By the time the student arrives at their first session, we already have a basic idea of what they are dealing with. The first session (either in person or online) gives us an opportunity to dive deeper. During the first session, we usually pay attention to several layers of the student’s self-expression:

  • Verbal expression is the information that the student voices out. After initial small talk to make them feel comfortable, we usually ask them again about what brought them to yoga, so that we could hear it directly from the student AND observe their non-verbal cues as they talk about it. Then we ask follow-up questions while continuously observing other layers of their self-expression.
  • Physical expression gives us information on how the student inhabits the body. We notice their body awareness, guarded or restricted areas, sense of presence, and general level of comfort within the body.
  • Physiological expression gives us a peak into the state of their physiology with the most telling cues coming from their breathing pattern, the quality of energy they exhibit, and their complexion.
  • Emotional expression can help us understand the student’s attitude toward their challenges. It can come through with statements like “I hate when this happens”, “It really slows me down”, ”It prevents me from doing …”, “I feel so discouraged”, and so on.
  • Mental expression shows whether or not the student is able to stay focused, follow instructions, finish their train of thought, remember what was said before, and stay present with their experience.

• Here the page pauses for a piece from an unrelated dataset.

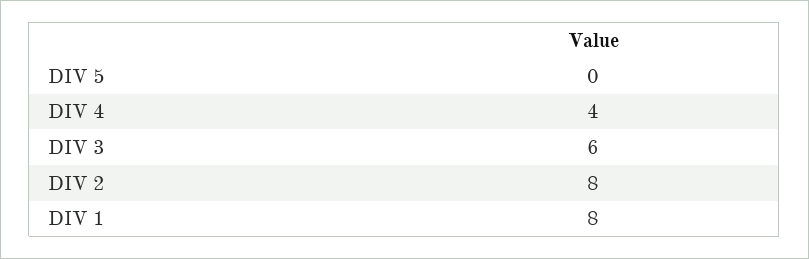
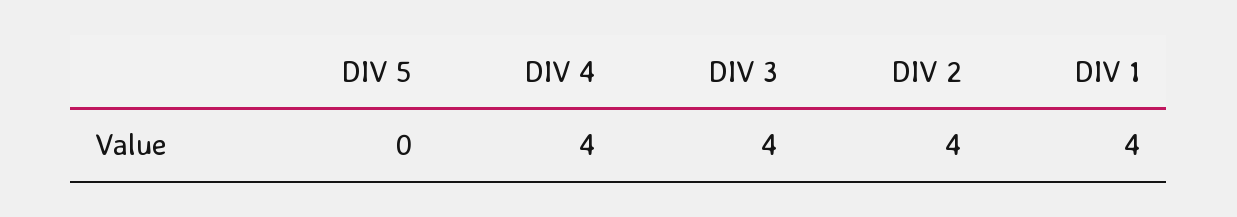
DIV 3: 6 -> 4
DIV 2: 8 -> 4
DIV 1: 8 -> 4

  • Spiritual expression reflects the degree of self-awareness and the level of entanglement between the student and their condition, whether or not they are able to step out of their challenge and view it with compassion, curiosity, and understanding. If the student has begun to define themselves through their condition, it will take some time and mental reframing to shift that perception.

We observe those elements of the student’s self-expression during our conversation before we even begin to move. All those expressions are linked and affect one another. They give us bits of information that continue to form and refine our understanding of the student, just like the image is revealed in the kaleidoscope. And if you turn the kaleidoscope slightly, you will get an entirely different picture. Similarly, a new piece of information or a slight shift in perspective can completely shift the entire picture we have of our student. That is why we cannot become too fixated on our perception of our students. We need to stay open and receptive to whichever way things evolve.